• _ABOUT THIS EXERCISE_: Reproduce verbatim the line where "module T_Flipflop(t,rstn,clk,q,qpar);" occurs, along with all following lines down to the last line of the data.

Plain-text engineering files
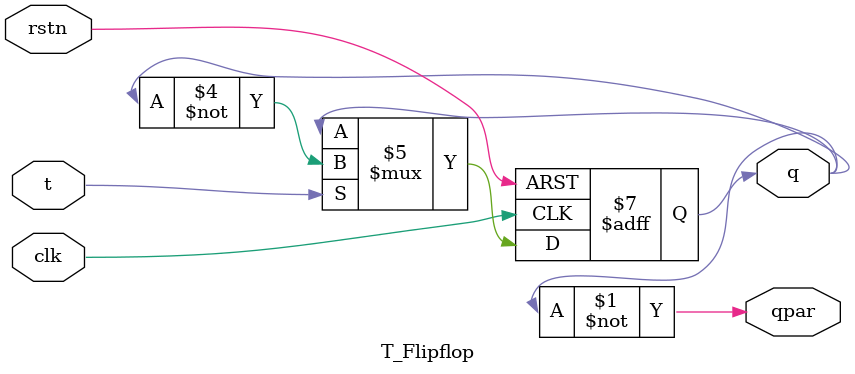
<source format=v>
module T_Flipflop(t,rstn,clk,q,qpar);
input t,rstn,clk;
output reg q;
output qpar;
assign qpar = ~q ;
always @(posedge clk or negedge rstn) begin
	if (~rstn) 
	    q<=0;
	else if (t)
	    q<=~q;
end
endmodule
</source>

• _WRITTEN SOLUTION_:
module T_Flipflop(t,rstn,clk,q,qpar);
input t,rstn,clk;
output reg q;
output qpar;
assign qpar = ~q ;
always @(posedge clk or negedge rstn) begin
	if (~rstn) 
	    q<=0;
	else if (t)
	    q<=~q;
end
endmodule
</source>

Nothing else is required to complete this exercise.